“I’ve come full circle in the music game,” said Rodriguez. “I went from just being a full on producer, to writing songs, to now performing songs so, that’s who Tito Rodriguez is at the moment.”
With a modest attitude and honest demeanor, Rodriguez is the type of individual who sees the brighter side of things and goes out of his way to help wherever he can. He stresses he prefers to contemplate over positive thoughts and credits his outlook on life from his experiences endured during his humble beginnings.
“In the past I got to produce for a bunch of acts out in Long Beach, most of the long beach rap crowd, rap circle,” said Rodriguez.
Still, it would be Rodriguez’s decision to start a band with a unique sound that would take his career in a different direction after meeting lead vocalist Mike Brophy sometime in the early 2000s. The duo randomly found themselves crossing paths after being introduced by a mutual friend.
“That’s how I met him, I was introduced to him by a mutual friend who owed me money and I was just trying to get my money back and he brought Brophy over,” Rodriguez explains with a smile on his face. With the band’s stage name still undecided, Rodriguez recalls suggesting his ideas by stating, “I said what about The Pricks?” “He was like you know what, perfect, you’re a prick I’m a prick, that’s it.” After recruiting keyboard player Chris Medina and catching the attention of KROQ’s Kat Corbett, The Pricks would go on to win 2006’s “Battle Of The Bands” contest and play venues throughout Hollywood.
However, in 2012, Rodriguez reveals the group decided to collectively disband after eight years together with each member now focusing on their individual careers. Though he’s optimistic The Pricks will eventually find their way back to the studio, Rodriguez makes it clear he’s proud of what the band has been able to accomplish but is ready to step up to the microphone and deliver his upcoming The Message LP.
“I’m doing music with messages, I just didn’t want to make music just to make music, I really wanted to give the people, really my family more than anybody, I want to make my mom proud you know, and I want my daughter and my son proud, my family,” Rodriguez continued. “There’s no cuss words, I’m giving nothing but good messages, good vibes, I’m trying to inspire the people…trying to get people something they can relate to in time of need, or they’re sad or they’re depressed, give them some kind of hope through music, it’s just some words of encouragement.”
“I got to do it by myself…I really got to go deep in my mind and think outside of the normal,” said Rodriguez. “I think what happens when you record with other people you’re trying to please them so you get lost on what you’re really trying to do.
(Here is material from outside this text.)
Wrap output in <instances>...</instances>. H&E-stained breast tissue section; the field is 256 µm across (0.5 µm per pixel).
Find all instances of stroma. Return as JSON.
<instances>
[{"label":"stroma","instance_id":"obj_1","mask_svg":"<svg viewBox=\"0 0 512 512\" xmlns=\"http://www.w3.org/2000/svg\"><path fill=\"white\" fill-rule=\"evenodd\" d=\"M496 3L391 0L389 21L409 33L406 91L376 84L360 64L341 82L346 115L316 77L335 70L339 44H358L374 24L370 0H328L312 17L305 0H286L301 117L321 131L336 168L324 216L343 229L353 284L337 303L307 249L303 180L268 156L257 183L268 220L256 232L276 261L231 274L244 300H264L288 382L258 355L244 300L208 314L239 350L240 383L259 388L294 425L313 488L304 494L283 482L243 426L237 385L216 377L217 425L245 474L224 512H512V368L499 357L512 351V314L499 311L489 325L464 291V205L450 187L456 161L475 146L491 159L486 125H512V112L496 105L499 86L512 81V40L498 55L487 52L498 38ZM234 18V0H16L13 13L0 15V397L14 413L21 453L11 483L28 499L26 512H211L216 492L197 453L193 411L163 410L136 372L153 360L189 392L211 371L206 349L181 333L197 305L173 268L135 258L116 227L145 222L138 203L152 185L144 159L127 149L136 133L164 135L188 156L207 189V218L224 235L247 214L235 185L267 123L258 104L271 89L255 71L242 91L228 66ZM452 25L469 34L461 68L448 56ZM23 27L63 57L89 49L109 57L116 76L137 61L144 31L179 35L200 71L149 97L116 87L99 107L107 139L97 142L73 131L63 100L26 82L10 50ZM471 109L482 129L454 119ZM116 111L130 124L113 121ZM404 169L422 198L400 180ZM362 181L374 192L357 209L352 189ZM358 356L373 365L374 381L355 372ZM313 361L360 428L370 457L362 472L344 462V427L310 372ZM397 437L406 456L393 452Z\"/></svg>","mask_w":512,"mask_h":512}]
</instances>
The process has been more of, I’m getting to do what I want, no one is influencing me, there’s no opinions, I really enjoyed the process, this has probably been the most fun thing I’ve done…it’s a blessing in disguise.”
With his new music video for “Angel” currently in the works, Rodriguez shares the concept behind the visual which finds the artist hitting the streets of his hometown and giving back.
“I got Diamond Supply, I got them to donate thousands of dollars worth of product…I got Stance socks, I got Br4ss Underwear…I got Frito-Lay, I got Sara Lee bread, Monster Energy Drink…and I got to go back to my community, my neighborhood…all of Long Beach…and gave it all away to less fortunate families and the homeless.”
Beyond the beats and rhymes, Rodriguez keeps the spirit of the group alive and stays busy with his new clothing line named after The Pricks. The evolution of the brand and its significance is something he stresses the importance of.
“The brand surpassed the band by miles I could say, we managed to do tons of skateboards, we did some surf boards, we’ve done shirts, hats, accessories, you name it,” Rodriguez continued. “As far as you making money, unless you’re a Justin Bieber or Taylor Swift, somebody who’s got that kind of momentum and that kind of steam and that kind of machine behind them, you’re not going to see no money from your music unless you’re independent and you sell 80,000 copies or something and it’s all going to you. That’s the part that people got to learn how to master first…branding what you got if you want to be successful in the game.”
“I got artists from all over the world, I have art in my studio from everywhere, ready to hang up and ready to go, that’s the best thing about it, when you put out good vibes, good vibes come back, we pride ourselves on being standup guys,” explains Rodriguez. “You know they say you reap what you sow? It’s definitely true and you know that’s a testament of us being that kind of people that people want to help us.”